Context. Soft X-ray spectra (3.33 Å-6.15 Å) from the RESIK instrument on CORONAS-F constitute a unique database for the study of the physical conditions of solar flare plasmas, enabling the calculation of differential emission measures. The two RESIK channels for the shortest wavelengths overlap with the lower end of the Ramaty High Energy Solar Spectroscopic Imager (RHESSI) spectral energy range, which is located around 3 keV, making it possible to compare both data sets.

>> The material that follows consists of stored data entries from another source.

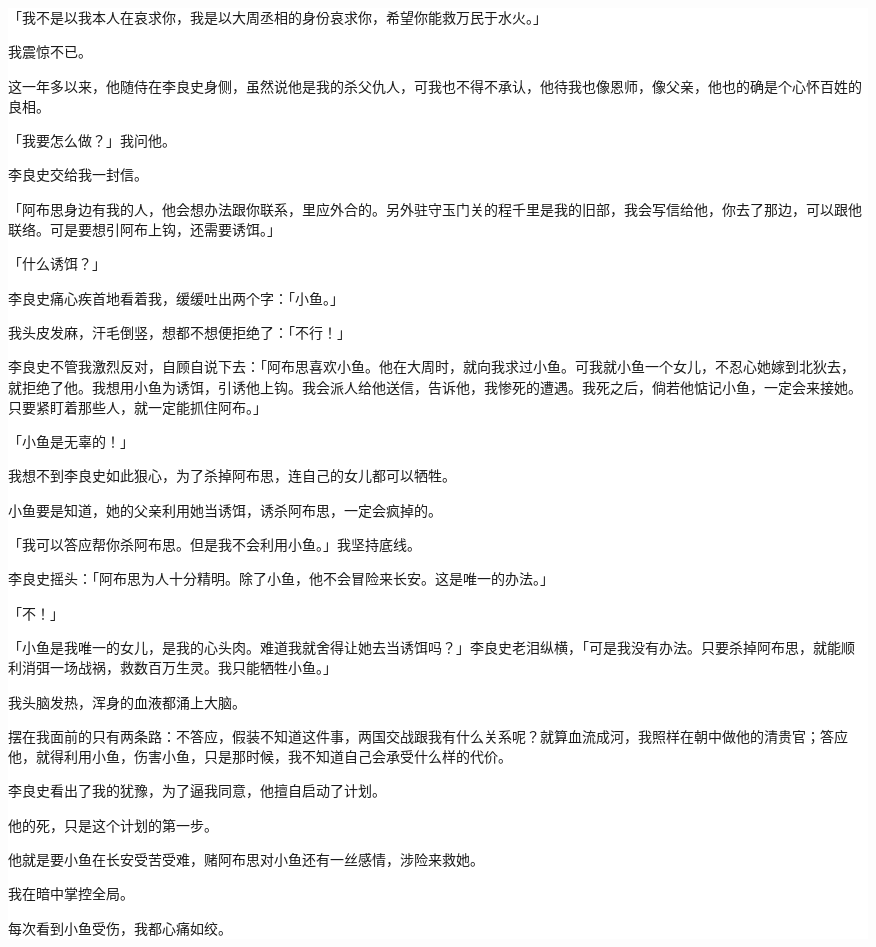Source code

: 「我不是以我本人在哀求你，我是以大周丞相的身份哀求你，希望你能救万民于水火。」


我震惊不已。


这一年多以来，他随侍在李良史身侧，虽然说他是我的杀父仇人，可我也不得不承认，他待我也像恩师，像父亲，他也的确是个心怀百姓的良相。


「我要怎么做？」我问他。


李良史交给我一封信。


「阿布思身边有我的人，他会想办法跟你联系，里应外合的。另外驻守玉门关的程千里是我的旧部，我会写信给他，你去了那边，可以跟他联络。可是要想引阿布上钩，还需要诱饵。」


「什么诱饵？」


李良史痛心疾首地看着我，缓缓吐出两个字：「小鱼。」


我头皮发麻，汗毛倒竖，想都不想便拒绝了：「不行！」


李良史不管我激烈反对，自顾自说下去：「阿布思喜欢小鱼。他在大周时，就向我求过小鱼。可我就小鱼一个女儿，不忍心她嫁到北狄去，就拒绝了他。我想用小鱼为诱饵，引诱他上钩。我会派人给他送信，告诉他，我惨死的遭遇。我死之后，倘若他惦记小鱼，一定会来接她。只要紧盯着那些人，就一定能抓住阿布。」


「小鱼是无辜的！」


我想不到李良史如此狠心，为了杀掉阿布思，连自己的女儿都可以牺牲。


小鱼要是知道，她的父亲利用她当诱饵，诱杀阿布思，一定会疯掉的。


「我可以答应帮你杀阿布思。但是我不会利用小鱼。」我坚持底线。


李良史摇头：「阿布思为人十分精明。除了小鱼，他不会冒险来长安。这是唯一的办法。」


「不！」


「小鱼是我唯一的女儿，是我的心头肉。难道我就舍得让她去当诱饵吗？」李良史老泪纵横，「可是我没有办法。只要杀掉阿布思，就能顺利消弭一场战祸，救数百万生灵。我只能牺牲小鱼。」


我头脑发热，浑身的血液都涌上大脑。


摆在我面前的只有两条路：不答应，假装不知道这件事，两国交战跟我有什么关系呢？就算血流成河，我照样在朝中做他的清贵官；答应他，就得利用小鱼，伤害小鱼，只是那时候，我不知道自己会承受什么样的代价。


李良史看出了我的犹豫，为了逼我同意，他擅自启动了计划。


他的死，只是这个计划的第一步。


他就是要小鱼在长安受苦受难，赌阿布思对小鱼还有一丝感情，涉险来救她。


我在暗中掌控全局。


每次看到小鱼受伤，我都心痛如绞。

Aims: We aim to compare observations from RESIK and RHESSI spectrometers and cross-correlate these instruments. Observations are compared with synthetic spectra calculated based on the results of one-dimensional hydrodynamical (1D-HD) modelling. The analysis was performed for the flare on 20 September 2002 (SOL2002-09-20T09:28).

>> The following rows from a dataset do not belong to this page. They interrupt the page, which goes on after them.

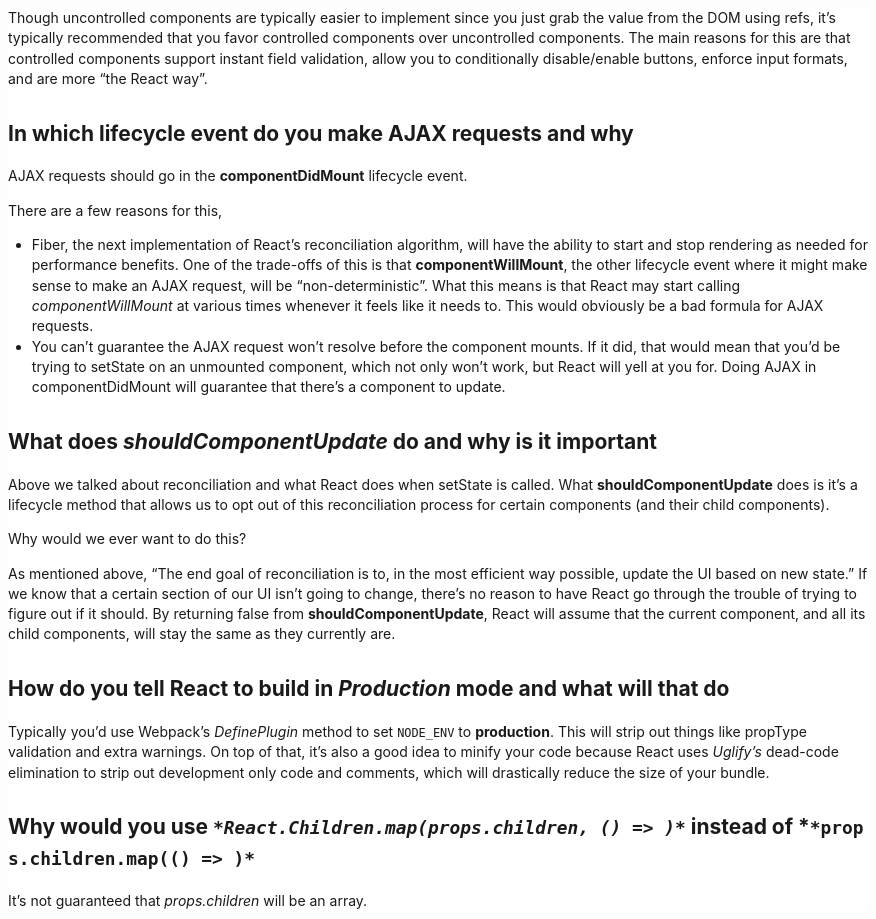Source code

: Though uncontrolled components are typically easier to implement since you just grab the value from the DOM using refs, it’s typically recommended that you favor controlled components over uncontrolled components. The main reasons for this are that controlled components support instant field validation, allow you to conditionally disable/enable buttons, enforce input formats, and are more “the React way”.

## In which lifecycle event do you make AJAX requests and why

AJAX requests should go in the **componentDidMount** lifecycle event.

There are a few reasons for this,

- Fiber, the next implementation of React’s reconciliation algorithm, will have the ability to start and stop rendering as needed for performance benefits. One of the trade-offs of this is that **componentWillMount**, the other lifecycle event where it might make sense to make an AJAX request, will be “non-deterministic”. What this means is that React may start calling *componentWillMount* at various times whenever it feels like it needs to. This would obviously be a bad formula for AJAX requests.
- You can’t guarantee the AJAX request won’t resolve before the component mounts. If it did, that would mean that you’d be trying to setState on an unmounted component, which not only won’t work, but React will yell at you for. Doing AJAX in componentDidMount will guarantee that there’s a component to update.

## What does _shouldComponentUpdate_ do and why is it important

Above we talked about reconciliation and what React does when setState is called. What **shouldComponentUpdate** does is it’s a lifecycle method that allows us to opt out of this reconciliation process for certain components (and their child components).

Why would we ever want to do this?

As mentioned above, “The end goal of reconciliation is to, in the most efficient way possible, update the UI based on new state.” If we know that a certain section of our UI isn’t going to change, there’s no reason to have React go through the trouble of trying to figure out if it should. By returning false from **shouldComponentUpdate**, React will assume that the current component, and all its child components, will stay the same as they currently are.

## How do you tell React to build in _Production_ mode and what will that do

Typically you’d use Webpack’s *DefinePlugin* method to set `NODE_ENV` to **production**. This will strip out things like propType validation and extra warnings. On top of that, it’s also a good idea to minify your code because React uses _Uglify’s_ dead-code elimination to strip out development only code and comments, which will drastically reduce the size of your bundle.

## Why would you use *`*React.Children.map(props.children, () => )*`* instead of *`*props.children.map(() => )*`

It’s not guaranteed that *props.children* will be an array.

Methods: We estimated the geometry of the flaring loop, necessary for 1D-HD modelling, based on images from RHESSI and the Extreme-Ultraviolet Imaging Telescope aboard the Solar and Heliospheric Observatory. The distribution of non-thermal electrons (NTEs) was determined from RHESSI spectra. The 1D-HD model assumes that non-thermal electrons with a power-law spectrum were injected at the apex of the flaring loop. The NTEs then heat and evaporate the chromosphere, filling the loop with hot and dense plasma radiating in soft X-rays. The total energy of electrons was constrained by comparing observed and calculated fluxes from Geostationary Operational Environmental Satellite 1-8 Å data. We determined the temperature and density at every point of the flaring loop throughout the evolution of the flare, calculating the resulting X-ray spectra.
Results: The synthetic spectra calculated based on the results of hydrodynamic modelling for the 20 September 2002 flare are consistent within a factor of two with the observed RESIK spectra during most of the duration of the flare. This discrepancy factor is probably related to the uncertainty on the cross-calibration between RESIK and RHESSI instruments.